Os resultados representam um importante avanço para a estratégia da companhia de transformar alvos exploratórios em recursos minerais formais, reduzindo riscos geológicos e criando condições para ampliar a vida útil da mina (Life of Mine – LOM).
Segundo a empresa, os trabalhos de sondagem confirmaram a continuidade da Zona BA por pelo menos 1,5 quilômetro abaixo das áreas atualmente lavradas, permanecendo aberta em profundidade. Além disso, os dados obtidos sustentam a modelagem geológica para cerca de 300 metros verticais adicionais além dos níveis atuais de mineração.
A Jaguar destacou que a previsibilidade estrutural observada nas perfurações permite planejar futuras etapas de desenvolvimento subterrâneo com maior segurança e menor risco operacional.
“O potencial desse alvo exploratório não é apenas teórico, mas um caminho concreto para o crescimento da operação”, afirmou Armando Massucatto, gerente-geral de Exploração da companhia.
Teores de ouro superam média atual das reservas
Outro destaque da campanha foi a identificação de interceptações com teores de ouro superiores à média atual das reservas da mina. Entre os principais resultados divulgados estão:
- 5,30 metros com teor de 8,52 gramas de ouro por tonelada (g/t Au);
- 10 metros com teor de 5,82 g/t Au;
- 2,20 metros com teor de 18,20 g/t Au;
- 2,30 metros com teor de 17,97 g/t Au;
- 5,90 metros com teor de 7,18 g/t Au.
Os resultados reforçam o potencial de expansão de recursos minerais em uma das principais áreas produtivas da companhia em Minas Gerais.

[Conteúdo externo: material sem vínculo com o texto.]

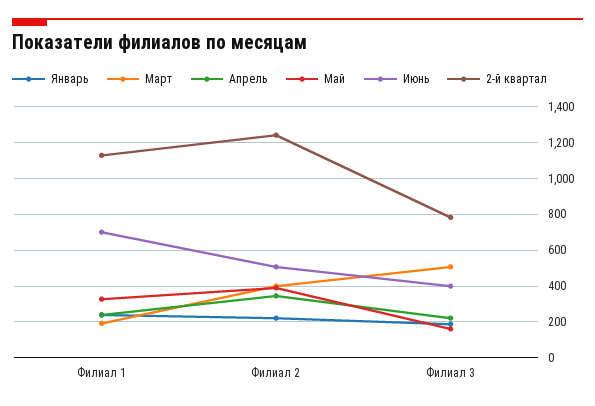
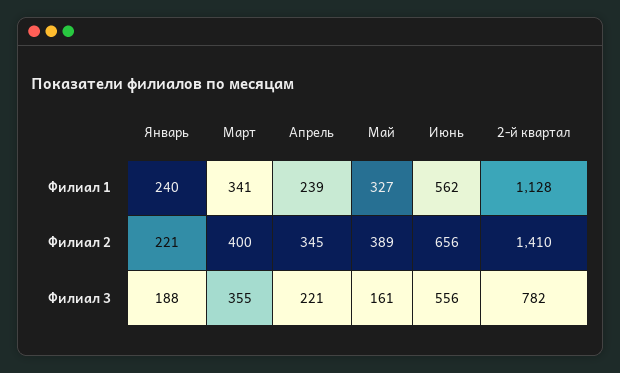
Март, Филиал 1: 200 -> 341
Июнь, Филиал 1: 700 -> 562
Июнь, Филиал 2: 500 -> 656
2-й квартал, Филиал 2: 1250 -> 1410
Март, Филиал 3: 500 -> 355
Июнь, Филиал 3: 400 -> 556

De acordo com a Jaguar Mining, a mineralização da Mina Pilar está hospedada em formações ferríferas bandadas (BIFs), típicas do Quadrilátero Ferrífero. O ouro encontra-se associado à interseção de dobras geológicas regionais com essas formações, criando zonas de maior concentração mineralizada.
A empresa destaca que a continuidade dessas estruturas em profundidade reduz significativamente o risco de interrupção da mineralização, aumentando a confiabilidade dos modelos geológicos e das futuras campanhas de exploração.
Os novos resultados integram a estratégia corporativa da Jaguar de converter alvos exploratórios em recursos minerais formalmente reconhecidos. Caso o potencial identificado seja confirmado em futuras campanhas, a companhia poderá ampliar suas reservas e prolongar a operação da Mina Pilar por vários anos.
A Mina Pilar integra o Complexo Caeté, um dos principais ativos da Jaguar Mining no Quadrilátero Ferrífero, região considerada uma das mais importantes províncias minerais do mundo para produção de ouro e minério de ferro.
Além da expansão exploratória em Pilar, a Jaguar informou que o Complexo Paciência, que está em regime de care and maintenance desde 2012, encontra-se em avaliação para retomada das operações ainda em 2026. A companhia também opera o Complexo Turmalina e mantém uma extensa área de pesquisa mineral em Minas Gerais.